From the records below, transcribe exactly the lines that begin at the line with "Document page, 2001x1125 pixels." and end at the line with "Identify the document", both included.
Start of Data under study
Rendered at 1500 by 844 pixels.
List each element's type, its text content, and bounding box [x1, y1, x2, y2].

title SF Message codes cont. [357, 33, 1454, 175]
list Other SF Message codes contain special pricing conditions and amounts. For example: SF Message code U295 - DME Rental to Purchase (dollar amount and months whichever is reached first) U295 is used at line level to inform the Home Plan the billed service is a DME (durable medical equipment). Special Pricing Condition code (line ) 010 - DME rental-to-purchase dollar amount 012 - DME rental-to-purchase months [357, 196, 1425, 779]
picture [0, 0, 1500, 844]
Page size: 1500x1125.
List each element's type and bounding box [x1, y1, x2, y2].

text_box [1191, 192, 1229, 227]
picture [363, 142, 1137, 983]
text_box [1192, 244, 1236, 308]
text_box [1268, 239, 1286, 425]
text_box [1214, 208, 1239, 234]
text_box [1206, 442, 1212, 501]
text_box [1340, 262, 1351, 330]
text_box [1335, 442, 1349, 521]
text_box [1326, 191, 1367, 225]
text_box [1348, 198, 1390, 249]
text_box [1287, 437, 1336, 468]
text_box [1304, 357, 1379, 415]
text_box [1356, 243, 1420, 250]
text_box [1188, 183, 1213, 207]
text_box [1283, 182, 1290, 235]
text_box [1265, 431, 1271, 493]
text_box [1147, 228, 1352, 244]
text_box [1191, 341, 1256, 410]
End of Data under study
Start of Data under study
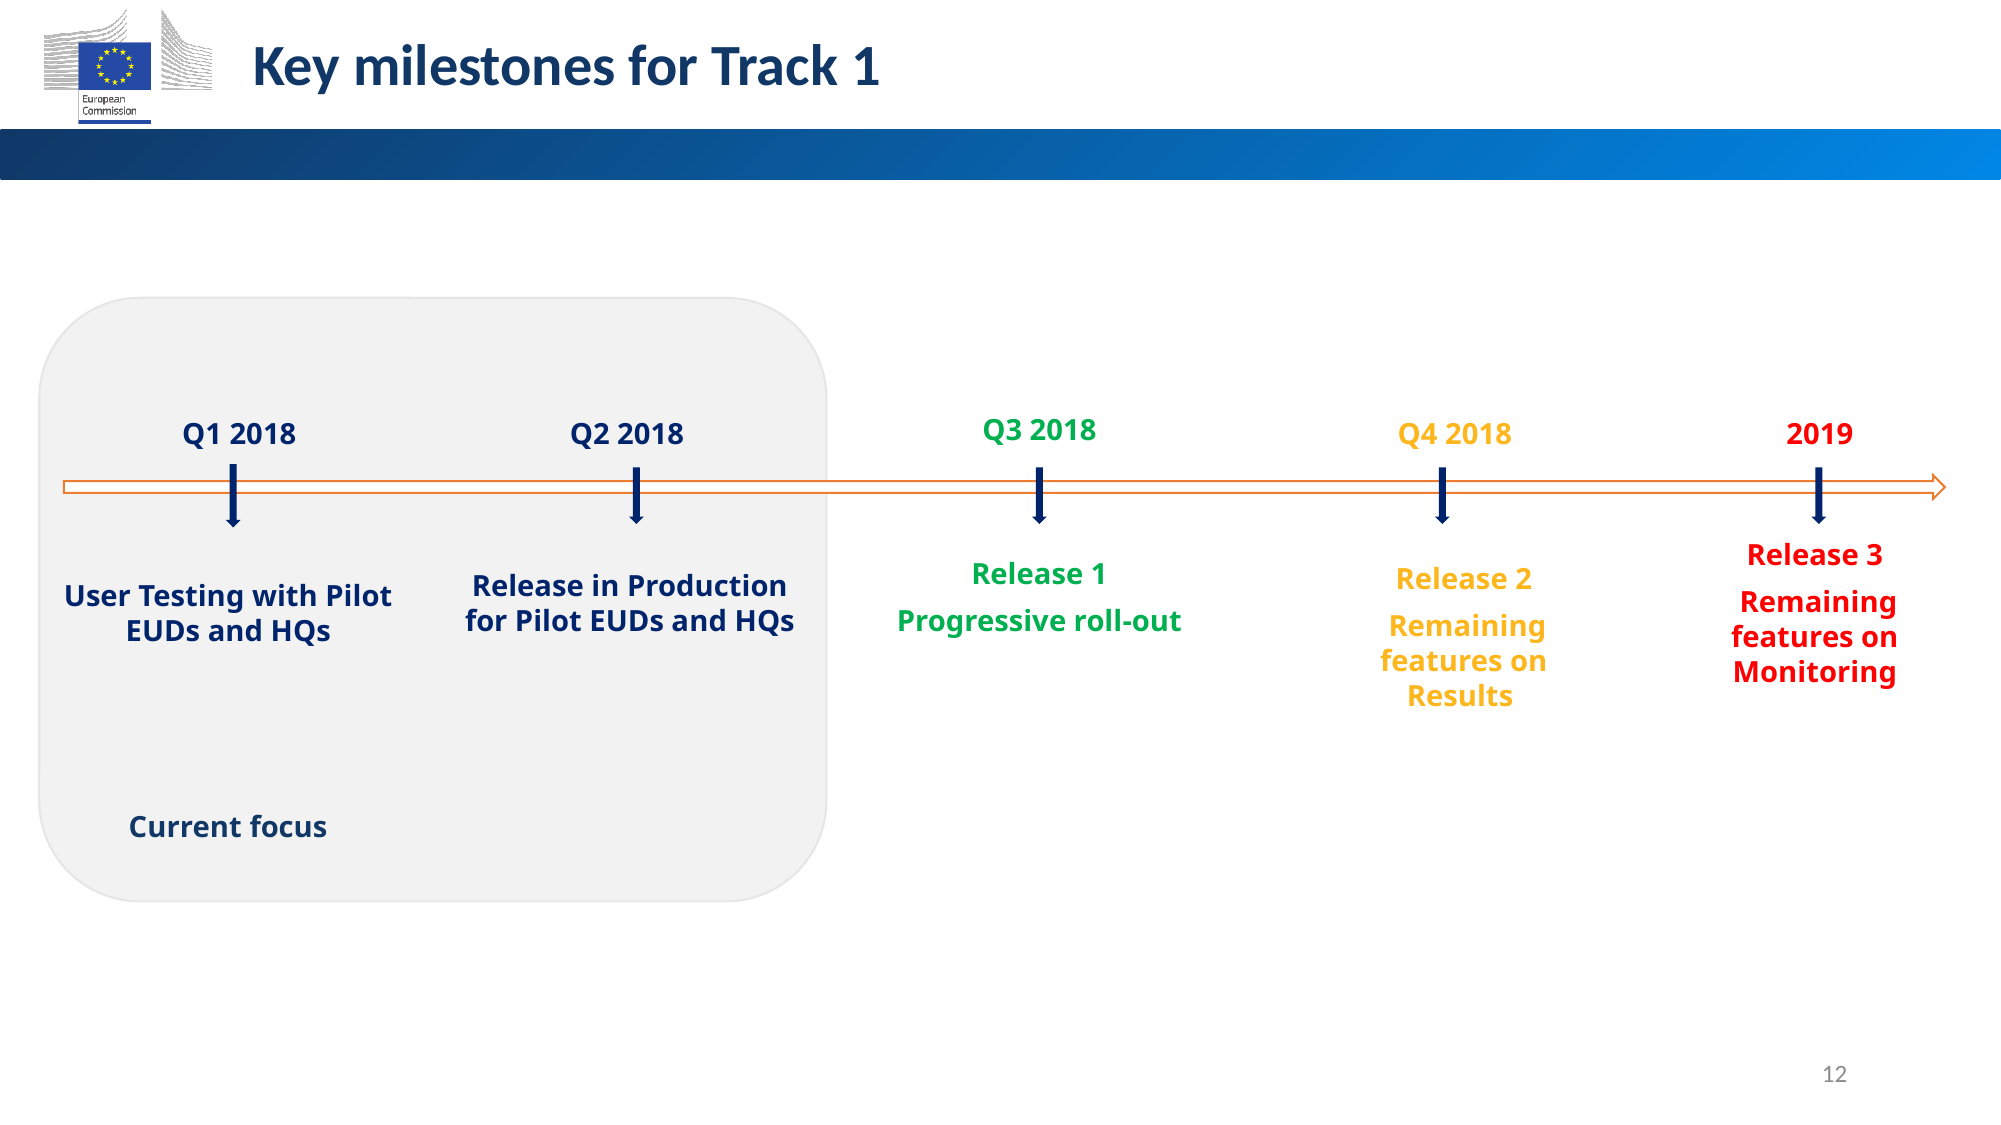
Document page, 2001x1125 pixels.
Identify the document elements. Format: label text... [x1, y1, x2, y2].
End of Data under study
Start of Data under study
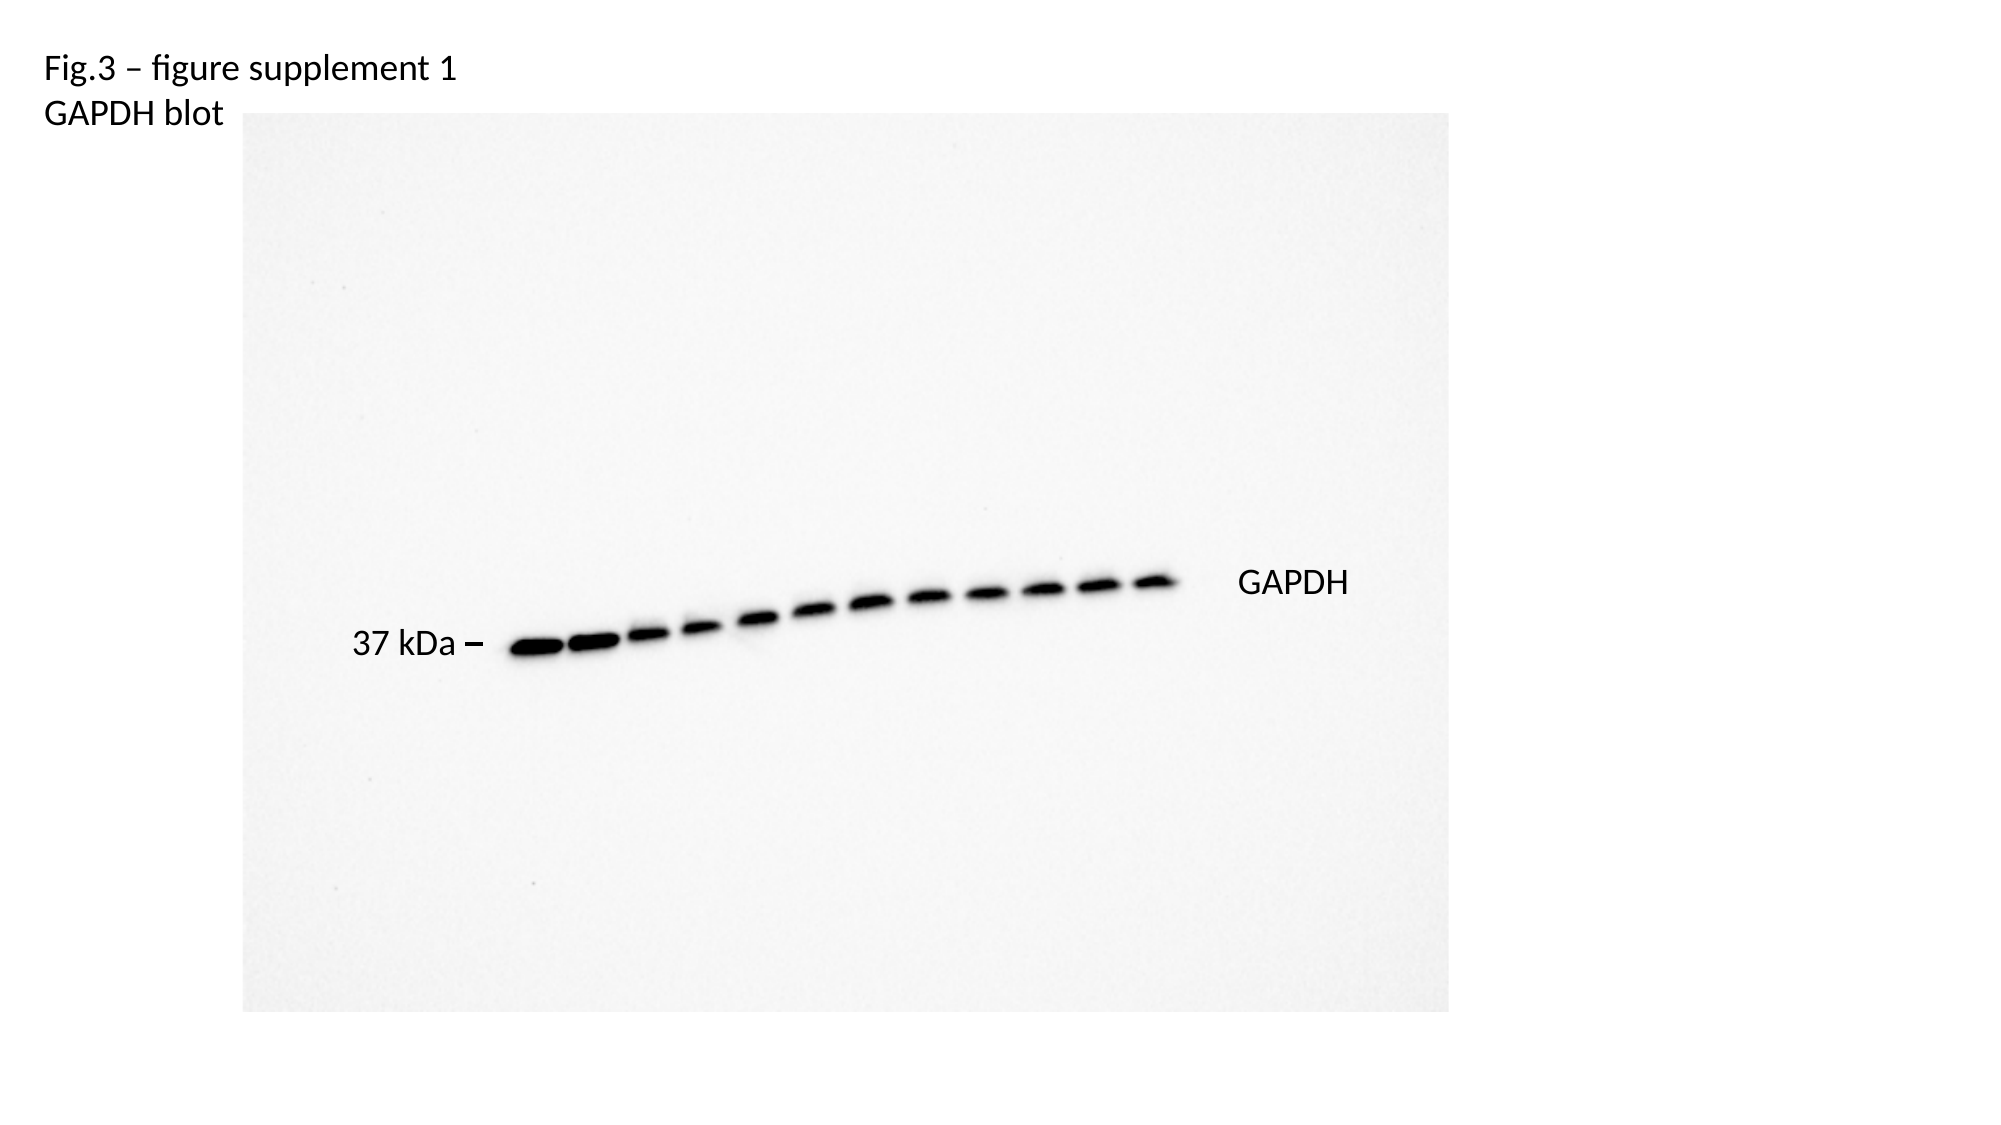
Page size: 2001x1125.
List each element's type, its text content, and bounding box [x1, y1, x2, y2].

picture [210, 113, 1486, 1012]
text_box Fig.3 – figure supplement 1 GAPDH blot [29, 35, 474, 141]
End of Data under study
# Completed task
Document page, 2001x1125 pixels.
Identify the document elements. Format: label text... [x1, y1, x2, y2].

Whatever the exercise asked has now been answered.